His real strength was his arm. Gebbia threw for 13,109 career passing yards, which is the second-most in the history of the prestigious Calabasas High School in California. He also threw 141 touchdowns.
Gebbia will be able to show off his arm in this offense as well, but he’s surprised himself a little this spring with how well he’s been able to run.
“I didn’t do a whole lot of running in high school, but when I did, I felt like I always got us 8-10 yards,” Gebbia said. “When I had to run, I was able to. I kind of want to do that again. Hopefully, just get the ball in the play markers’ hands and then go play. Then, if I have to go run out there and make a play, then I guess I will, too.”
The annual Red-White scrimmage is only 10 days away, and Frost says he and the coaching staff are close to determining how the game will be run and what format will be used.
“There’s 90,000 people coming and I want to put on the best show that we can and show people the progress,” Frost said. “Spring games are more for the fans than they are the coaches. By that time, we’ll have 13 practices under our belt and a lot of decisions made about who’s playing well and who isn’t.”
Nebraska will hold its 15th and final practice sometime shortly after the spring game. Probably on the following Tuesday. Frost said that time will be used to practice and to teach the team how captain’s practices and 7-on-7 drills will be run during the summer.
Offensive line coach Greg Austin said Saturday’s practice was the offensive line’s “biggest day of adversity,” but Frost saw stronger play from that unit on Tuesday.

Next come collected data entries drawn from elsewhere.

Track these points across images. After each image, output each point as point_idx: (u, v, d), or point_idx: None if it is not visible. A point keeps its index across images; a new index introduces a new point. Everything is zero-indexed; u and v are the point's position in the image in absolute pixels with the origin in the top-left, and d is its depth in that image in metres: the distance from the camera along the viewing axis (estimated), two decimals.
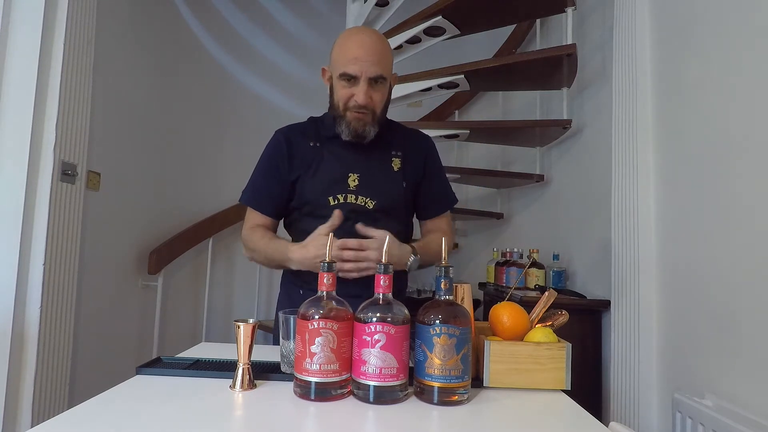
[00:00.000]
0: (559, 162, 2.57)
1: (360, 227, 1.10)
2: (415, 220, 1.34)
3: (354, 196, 1.18)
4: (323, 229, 1.08)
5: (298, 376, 0.78)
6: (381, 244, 1.03)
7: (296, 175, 1.20)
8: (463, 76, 2.21)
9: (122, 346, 2.37)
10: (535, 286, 2.23)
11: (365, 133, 1.16)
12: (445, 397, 0.78)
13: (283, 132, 1.26)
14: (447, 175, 1.38)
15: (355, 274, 1.07)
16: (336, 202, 1.17)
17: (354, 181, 1.18)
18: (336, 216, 1.08)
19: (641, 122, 1.62)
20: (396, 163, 1.23)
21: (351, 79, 1.12)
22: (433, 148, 1.32)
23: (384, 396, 0.77)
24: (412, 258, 1.14)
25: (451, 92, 2.49)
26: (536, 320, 0.96)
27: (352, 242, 1.07)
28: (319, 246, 1.07)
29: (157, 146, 2.66)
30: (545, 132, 2.45)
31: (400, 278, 1.27)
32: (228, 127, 3.15)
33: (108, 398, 0.76)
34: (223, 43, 3.18)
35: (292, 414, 0.74)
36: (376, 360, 0.76)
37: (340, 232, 1.10)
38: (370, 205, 1.18)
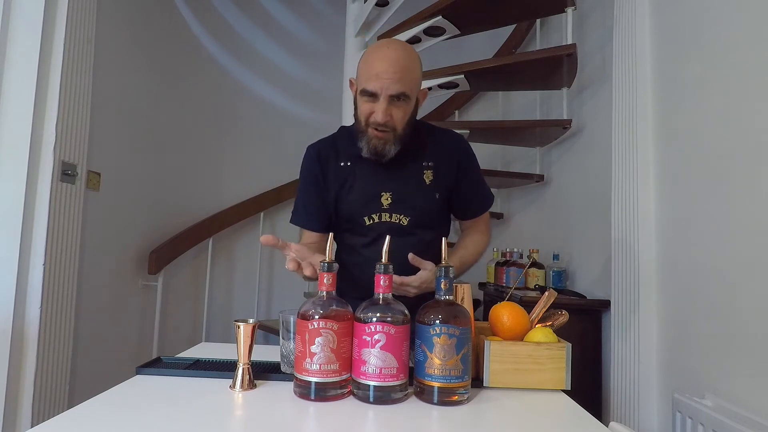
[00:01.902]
0: (559, 162, 2.57)
1: (411, 258, 1.08)
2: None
3: (388, 215, 1.18)
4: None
5: (298, 376, 0.78)
6: (422, 280, 1.06)
7: (333, 194, 1.21)
8: (463, 76, 2.21)
9: (122, 346, 2.37)
10: (535, 286, 2.23)
11: (384, 152, 1.14)
12: (445, 397, 0.78)
13: (315, 148, 1.25)
14: None
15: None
16: (371, 221, 1.18)
17: (387, 199, 1.18)
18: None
19: (641, 122, 1.62)
20: (428, 176, 1.21)
21: (371, 95, 1.10)
22: (466, 148, 1.28)
23: (384, 396, 0.77)
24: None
25: (451, 92, 2.49)
26: (536, 320, 0.96)
27: (396, 279, 1.04)
28: None
29: (157, 146, 2.66)
30: (545, 132, 2.45)
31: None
32: (228, 127, 3.15)
33: (108, 398, 0.76)
34: (223, 42, 3.18)
35: (292, 414, 0.74)
36: (376, 360, 0.76)
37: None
38: (405, 221, 1.18)
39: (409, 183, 1.20)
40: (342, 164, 1.21)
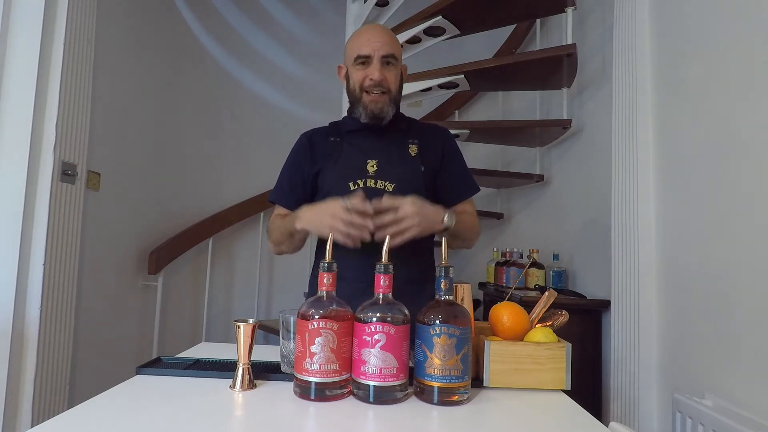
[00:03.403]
0: (559, 162, 2.57)
1: (383, 201, 1.03)
2: None
3: (373, 181, 1.21)
4: (337, 200, 1.05)
5: (298, 376, 0.78)
6: (412, 201, 1.04)
7: (318, 168, 1.26)
8: (463, 76, 2.21)
9: (122, 346, 2.37)
10: (535, 286, 2.23)
11: (383, 114, 1.21)
12: (445, 397, 0.78)
13: (306, 134, 1.33)
14: None
15: (399, 240, 1.01)
16: (356, 186, 1.21)
17: (372, 166, 1.21)
18: (358, 195, 1.04)
19: (641, 122, 1.62)
20: (413, 149, 1.27)
21: (365, 60, 1.19)
22: (451, 138, 1.35)
23: (384, 396, 0.77)
24: (446, 215, 1.10)
25: (451, 92, 2.49)
26: (536, 320, 0.96)
27: (385, 203, 1.02)
28: (332, 210, 1.03)
29: (157, 146, 2.66)
30: (545, 132, 2.45)
31: (427, 254, 1.27)
32: (228, 127, 3.15)
33: (108, 398, 0.76)
34: (223, 43, 3.18)
35: (292, 414, 0.74)
36: (376, 360, 0.76)
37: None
38: (389, 188, 1.21)
39: (394, 153, 1.25)
40: (331, 139, 1.28)
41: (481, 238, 3.39)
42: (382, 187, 1.21)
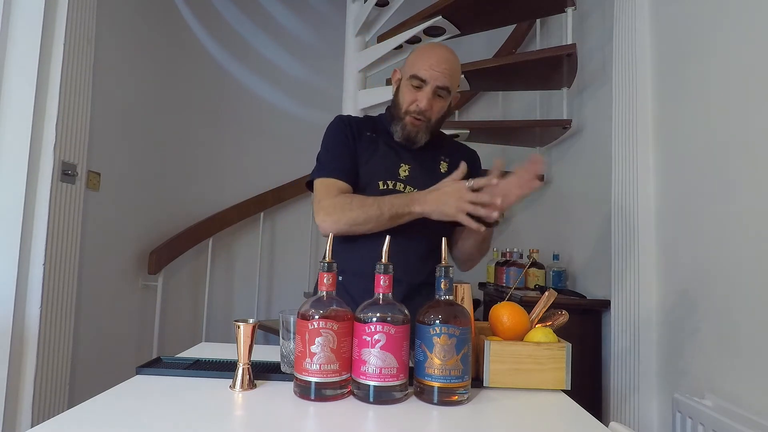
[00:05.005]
0: (559, 162, 2.57)
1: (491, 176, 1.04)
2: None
3: (403, 185, 1.21)
4: (458, 181, 1.06)
5: (298, 376, 0.78)
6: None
7: (356, 158, 1.23)
8: (463, 76, 2.20)
9: (122, 346, 2.37)
10: (535, 286, 2.23)
11: (416, 139, 1.21)
12: (445, 397, 0.78)
13: (345, 117, 1.30)
14: None
15: (495, 214, 1.04)
16: (385, 187, 1.20)
17: (405, 171, 1.21)
18: (496, 166, 1.04)
19: (641, 122, 1.62)
20: (443, 166, 1.27)
21: (419, 82, 1.18)
22: (479, 163, 1.35)
23: (384, 396, 0.77)
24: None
25: None
26: (536, 320, 0.96)
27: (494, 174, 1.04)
28: (457, 192, 1.04)
29: (157, 146, 2.66)
30: (545, 132, 2.45)
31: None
32: (228, 127, 3.15)
33: (108, 398, 0.76)
34: (223, 42, 3.18)
35: (292, 414, 0.74)
36: (376, 360, 0.76)
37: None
38: None
39: (427, 165, 1.25)
40: (368, 134, 1.27)
41: None
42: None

“I think today was our best day (on the O-line),” Frost said. “It was tough out there today. It was a long practice. We put them through a lot. They’re working hard out there, getting a lot of reps. I saw What I want to see more of is guys with the grit and grime that get a look in their eyes and say I’m not going to lose no matter what. They’ve got to understand it’s on the line every time we’re out there.
“I want the whole team to do it. It can’t be a part time thing. Nebraska Football is built on guys that won’t quit, won’t give up and refuse to lose. We’ve got some of it, and we need to build more of it.”
Sophomore tight end Jack Stoll was named as one of the players who’s been bringing that attitude on a consistent basis. Senior left guard Jerald Foster was named as someone who’s been a leader, as was junior linebacker Will Honas.